A key benefit: “utilizing the transferable skills and their habits of work scores to develop life skills goals and behavior goals because before they were all so accuracy based. I can come to class and sit for 80%  of the time might now be I can come to class and be a participant following a habit of work. Or, getting a job would be a transferable skill so now we have more of those we can play with to make those goals.”

Here is an example of Spencer’s Behavior Goals with Proficiency Tracking scale.

Collaborating with teachers

With proficiency-based teaching, Spencer is now able to use teacher-created rubrics. And these rubrics support calibration during progress-monitoring.

Spencer shares how she and the classroom teachers on her team work to create learning targets and scales that meet individual learners’ needs and mark growth. They do so by backing out targets for instruction and assessment. She concludes that proficiency-based teaching and learning “finally gets to the point of what individualized plans were, making it about what the individual students needs.” This work took her there.

Sara Crum, Champlain Valley Union High School

Learn more about what Spencer describes in the video about backing out targets with this blog post from Sarah Crum, special educator at CVUHS.  Standards Based Learning and Special Education on the CVULearns blog (excerpted below):

“Again, this type of modification requires taking the classroom target and backing it out by articulating the two, the one and below. Then, like using a ruler, the teacher assesses the student on a different set of 1-4, but using the same targets and skills so that the ultimate goal is to get back on the classroom targets.” 

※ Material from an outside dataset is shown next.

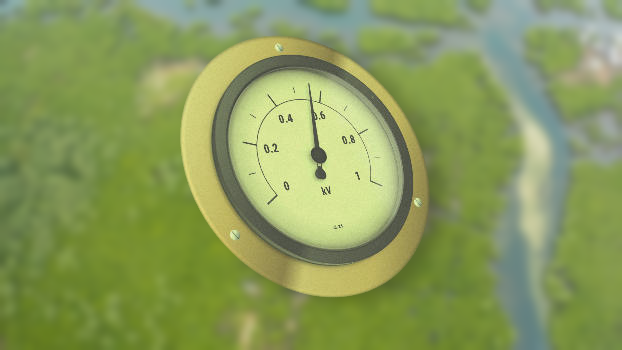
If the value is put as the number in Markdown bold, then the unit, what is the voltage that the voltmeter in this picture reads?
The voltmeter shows **0.55** kV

–Shifted Scale: Backing Out Targets for Instruction & Assessment

Supporting all learners through targeted professional development

Remember the VT AOE article Why is Proficiency-Based Learning Important? I referred to earlier? In it, the authors make explicit that special education students are “expected to meet the same requirements as their nondisabled peers in an accommodated and/or modified manner.” The National Center for Disabilities agrees. “CBE allows students to demonstrate mastery of competencies in many ways, and by allowing such broad differentiation, it has the potential to increase access of students with learning and attention issues to the general education curriculum.” 

Our Vermont context

Among the 10 National Center for Learning Disabilities recommendations is “general and special education teachers must have on-going CBE professional development.”  Here in Vermont, the recently passed Act 173 can be a means to help us meet this goal. Act 173 aims to enhance the effectiveness, availability, and equity of services provided to students who require additional support. It also changes the distribution of special education funding in our state in order to do so.

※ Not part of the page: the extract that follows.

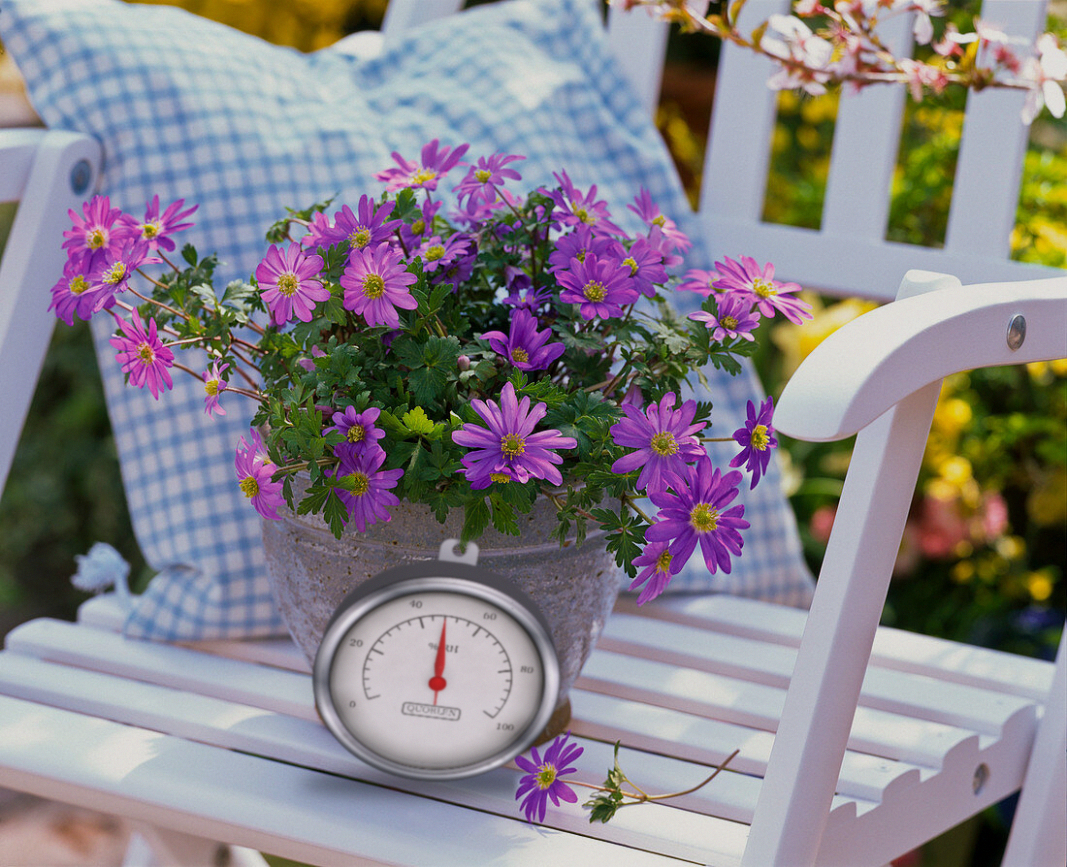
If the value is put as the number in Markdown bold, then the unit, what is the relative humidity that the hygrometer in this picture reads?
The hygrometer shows **48** %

This year, the VT AOE will work with the Act 173 Advisory Group. Together they will develop a state-wide, coordinated professional learning plan for anticipated stakeholder groups. The Instructional Strand supports supervisory unions by providing instructional staff, including general education and special education teachers, professional development. The goal: to adopt best practices to meet the needs of all learners.

Learning from and with our special educators

In Sally Allen’s article Is it Special Education or Proficiency Based Education? Yes  she argues that proficiency based learning is synonymous with what special educators have been up to successfully for years:

“Teachers provide multiple pathways for students to demonstrate mastery.  In many classrooms it’s difficult to tell the special education classrooms apart from the regular education classrooms, especially at the younger levels. There is student responsibility and accountability, students are grouped and regrouped according to skills that need to be targeted and learning is celebrated.”

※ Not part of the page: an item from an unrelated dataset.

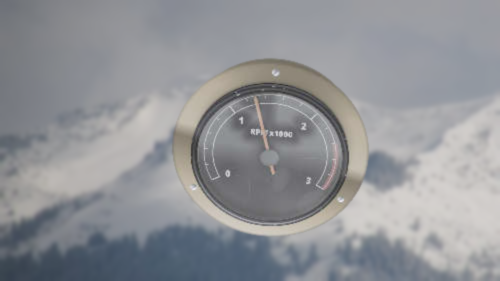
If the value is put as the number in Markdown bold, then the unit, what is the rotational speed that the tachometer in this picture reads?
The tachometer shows **1300** rpm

We’ve got a lot to celebrate here in Vermont!

Explore further

I recommend reading Designing for Equity: Leveraging Competency-Based Education to Ensure All Students Succeed. The equity principles in the report help districts and schools to create an equity agenda. “Equity is an intentional design feature embedded in the culture, structure and pedagogy” to ensure success for all.

How might you leverage the proficiency work in your context to expand access for all?